Lavorando ancora una volta per il suo Michelangelo nel restauro delle Tombe Medicee, gravemente danneggiate dall’alluvione, mentre esegue dei saggi nel pavimento marmoreo, Tode rinviene una scala segreta, murata. E riporta alla luce alcuni eccezionali disegni murali, realizzati a carbonella da Michelangelo: sono studi per sculture, schizzi di teste, ipotesi di figure per le tombe, di cui nessuno aveva mai avuto conoscenza.
William Tode si prodigò per poter ascrivere ed attribuire a Michelangelo la paternità di quegli schizzi; gli ‘specialisti’ ritenevano, invece, che fossero opere di un manierista, forse del Giambologna.
Sono trascorsi quarant’anni ormai. E finalmente la critica più avveduta ha consegnato a Michelangelo la paternità assoluta di quei disegni murali.
I restauri architettonici di Santa Maria del Fiore, dopo l’alluvione, hanno rivelato agli studiosi la realtà di Santa Reparata, la piccola basilica romanica edificata sulle rovine di un tempio pagano, che Arnolfo di Cambio aveva letteralmente seppellito sotto la pavimentazione della sua immensa cattedrale. Indagando tra le rovine e i reperti ammassati, Tode riporta alla luce la tomba di Filippo Brunelleschi, un modesto sarcofago di pietra arenaria, su cui è incisa questa iscrizione: “Hic corpus est probo viri…”Nei pressi delle fondazioni del Campanile di Giotto, Tode ritrova altri sarcofagi, anonimi. In uno di essi, nonostante non ci sia alcuna iscrizione, intuisce che possono esserci le spoglie di Giotto. Studi successivi confermano la sua intuizione: quelle spoglie, molto probabilmente, appartengono a Giotto.
Prima di lasciare la sua amatissima Firenze, per un ulteriore incarico, Tode elabora, insieme ad altri due suoi colleghi architetti, il progetto Grandi Uffizi, allo scopo di ripristinare l’antico camminamento attraverso il ‘corridoio vasariano’, Ponte Vecchio, per giungere così, senza uscire dalla dimensione museale, direttamente ai Musei di Palazzo Pitti.
Il progetto viene presentato con l’allestimento di una mostra presso l’Accademia del Disegno in Piazza San Marco, inaugurata dal ministro Giovanni Spadolini, responsabile del neonato ministero dei Beni culturali.
Solo a distanza di venticinque anni dalla presentazione di quel progetto, allo scadere del secondo millennio, prenderà il via la fase esecutiva dei lavori.

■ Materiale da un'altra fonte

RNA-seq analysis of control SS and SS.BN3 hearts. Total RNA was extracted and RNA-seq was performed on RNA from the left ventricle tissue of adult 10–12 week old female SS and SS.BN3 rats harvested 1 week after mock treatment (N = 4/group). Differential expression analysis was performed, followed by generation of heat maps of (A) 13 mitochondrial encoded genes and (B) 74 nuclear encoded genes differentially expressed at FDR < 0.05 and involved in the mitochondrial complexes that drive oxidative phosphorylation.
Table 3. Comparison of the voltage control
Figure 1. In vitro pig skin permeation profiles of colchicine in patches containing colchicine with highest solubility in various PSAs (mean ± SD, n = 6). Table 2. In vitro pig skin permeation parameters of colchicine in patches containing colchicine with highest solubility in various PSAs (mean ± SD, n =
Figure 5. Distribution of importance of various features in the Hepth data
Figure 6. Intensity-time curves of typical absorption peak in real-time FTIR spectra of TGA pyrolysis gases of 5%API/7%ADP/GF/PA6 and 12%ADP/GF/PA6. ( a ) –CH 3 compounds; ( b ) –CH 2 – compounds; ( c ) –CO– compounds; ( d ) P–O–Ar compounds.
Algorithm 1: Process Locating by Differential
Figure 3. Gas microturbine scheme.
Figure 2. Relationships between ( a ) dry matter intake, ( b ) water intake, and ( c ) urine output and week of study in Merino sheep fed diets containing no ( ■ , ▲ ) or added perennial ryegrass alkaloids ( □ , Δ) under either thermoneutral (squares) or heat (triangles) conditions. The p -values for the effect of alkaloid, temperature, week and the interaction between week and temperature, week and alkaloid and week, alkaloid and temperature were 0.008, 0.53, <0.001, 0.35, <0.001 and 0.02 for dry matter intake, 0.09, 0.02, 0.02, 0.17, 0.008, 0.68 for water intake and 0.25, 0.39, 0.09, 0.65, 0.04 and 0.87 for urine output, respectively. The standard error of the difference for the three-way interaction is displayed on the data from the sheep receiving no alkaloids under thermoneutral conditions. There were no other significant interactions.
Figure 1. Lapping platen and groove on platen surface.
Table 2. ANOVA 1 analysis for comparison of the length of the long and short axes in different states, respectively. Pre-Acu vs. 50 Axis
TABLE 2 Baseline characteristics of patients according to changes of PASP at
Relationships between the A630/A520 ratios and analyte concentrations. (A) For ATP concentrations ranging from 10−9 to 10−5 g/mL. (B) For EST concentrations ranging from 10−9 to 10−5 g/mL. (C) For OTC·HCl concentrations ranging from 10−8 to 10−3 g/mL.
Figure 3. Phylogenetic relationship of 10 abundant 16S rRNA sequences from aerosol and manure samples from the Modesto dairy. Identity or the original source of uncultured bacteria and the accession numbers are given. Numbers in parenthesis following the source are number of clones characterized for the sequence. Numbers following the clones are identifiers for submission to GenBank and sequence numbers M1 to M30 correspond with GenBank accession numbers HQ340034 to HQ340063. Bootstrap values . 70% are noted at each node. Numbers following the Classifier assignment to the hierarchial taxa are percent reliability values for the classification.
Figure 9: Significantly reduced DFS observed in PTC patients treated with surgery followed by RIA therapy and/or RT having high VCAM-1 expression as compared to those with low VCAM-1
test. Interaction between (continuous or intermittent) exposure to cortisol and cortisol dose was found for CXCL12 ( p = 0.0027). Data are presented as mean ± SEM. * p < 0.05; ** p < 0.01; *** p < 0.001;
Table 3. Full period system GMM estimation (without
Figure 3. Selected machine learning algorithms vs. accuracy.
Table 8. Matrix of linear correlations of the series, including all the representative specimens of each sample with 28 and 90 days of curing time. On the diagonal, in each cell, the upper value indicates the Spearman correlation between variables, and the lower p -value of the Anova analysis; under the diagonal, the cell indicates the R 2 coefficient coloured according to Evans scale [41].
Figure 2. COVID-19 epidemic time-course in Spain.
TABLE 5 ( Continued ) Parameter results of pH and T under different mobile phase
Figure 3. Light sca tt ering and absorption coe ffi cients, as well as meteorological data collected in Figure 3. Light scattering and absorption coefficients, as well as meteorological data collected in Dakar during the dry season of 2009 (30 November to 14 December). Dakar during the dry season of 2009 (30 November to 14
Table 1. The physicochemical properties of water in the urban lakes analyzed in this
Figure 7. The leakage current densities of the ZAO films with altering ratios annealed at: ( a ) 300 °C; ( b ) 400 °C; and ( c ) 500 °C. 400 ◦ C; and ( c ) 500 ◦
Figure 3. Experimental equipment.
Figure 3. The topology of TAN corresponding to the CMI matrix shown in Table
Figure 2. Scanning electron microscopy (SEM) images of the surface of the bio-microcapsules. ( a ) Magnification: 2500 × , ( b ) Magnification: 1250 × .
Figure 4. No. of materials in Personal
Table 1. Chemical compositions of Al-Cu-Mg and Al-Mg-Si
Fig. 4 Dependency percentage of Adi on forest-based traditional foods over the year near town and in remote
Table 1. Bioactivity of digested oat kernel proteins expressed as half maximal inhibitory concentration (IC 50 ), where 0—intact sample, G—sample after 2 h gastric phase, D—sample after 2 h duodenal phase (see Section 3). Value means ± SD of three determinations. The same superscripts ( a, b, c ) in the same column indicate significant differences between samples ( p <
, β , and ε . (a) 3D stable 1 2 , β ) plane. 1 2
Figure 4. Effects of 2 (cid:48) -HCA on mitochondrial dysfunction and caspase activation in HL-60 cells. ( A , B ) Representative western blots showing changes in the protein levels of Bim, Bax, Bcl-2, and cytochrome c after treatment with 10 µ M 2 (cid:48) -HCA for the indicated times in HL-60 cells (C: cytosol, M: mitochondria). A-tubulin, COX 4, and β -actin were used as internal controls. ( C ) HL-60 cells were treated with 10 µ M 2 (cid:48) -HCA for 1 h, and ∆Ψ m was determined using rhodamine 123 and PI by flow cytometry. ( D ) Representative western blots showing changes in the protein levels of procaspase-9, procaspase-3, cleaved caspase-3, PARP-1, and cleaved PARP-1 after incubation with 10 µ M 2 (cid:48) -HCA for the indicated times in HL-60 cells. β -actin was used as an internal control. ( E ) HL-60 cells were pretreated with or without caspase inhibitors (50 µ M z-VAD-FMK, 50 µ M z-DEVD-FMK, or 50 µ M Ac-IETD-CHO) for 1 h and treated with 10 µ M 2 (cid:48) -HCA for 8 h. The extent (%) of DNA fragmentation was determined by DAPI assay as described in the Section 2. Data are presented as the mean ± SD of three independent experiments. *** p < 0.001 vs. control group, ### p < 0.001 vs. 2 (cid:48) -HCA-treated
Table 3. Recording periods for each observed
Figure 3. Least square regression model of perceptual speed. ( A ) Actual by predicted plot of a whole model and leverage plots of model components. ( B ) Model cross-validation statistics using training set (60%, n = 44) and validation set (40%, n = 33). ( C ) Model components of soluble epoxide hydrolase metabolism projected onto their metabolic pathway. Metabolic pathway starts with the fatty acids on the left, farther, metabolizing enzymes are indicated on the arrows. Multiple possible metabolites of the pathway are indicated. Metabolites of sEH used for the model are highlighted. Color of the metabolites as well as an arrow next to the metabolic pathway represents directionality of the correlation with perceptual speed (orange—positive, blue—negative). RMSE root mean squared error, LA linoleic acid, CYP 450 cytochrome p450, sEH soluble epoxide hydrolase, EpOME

A partire dal 1980 il neorealismo di William Tode, definito da Argan “neo romantico estetico e psicologico”, entrò in crisi. E l’artista tornò a recuperare gli stilemi cubo futuristi, iniziando contemporaneamente le ricerche sulle analogie tra musica e colore.
William Tode è anche un grande affreschista. Ed ha rilanciato e rinnovato, dopo oltre quarant’anni di ricerche e di sperimentazioni, l’antica tecnica dell’encausto, creata dalla civiltà egizia oltre 3700 anni fa.
Su Tode hanno scritto saggi importanti numerosi critici, tra i quali Mario Salmi, Giulio Carlo Argan, Giulio Migliorini, Dario Micacchi, Duilio Morosini, Marcello Venturoli, Cesare Brandi e Franco Solmi.
E’ una pittura solare e piena di colori, potente e plastica, drammatica e dolce, suadente e musicale. Una pittura che entra nell’anima, e penetra negli abissi della coscienza, “carica di una violenza disperata”, come scrive Argan, ma anche di una dolcezza infinita.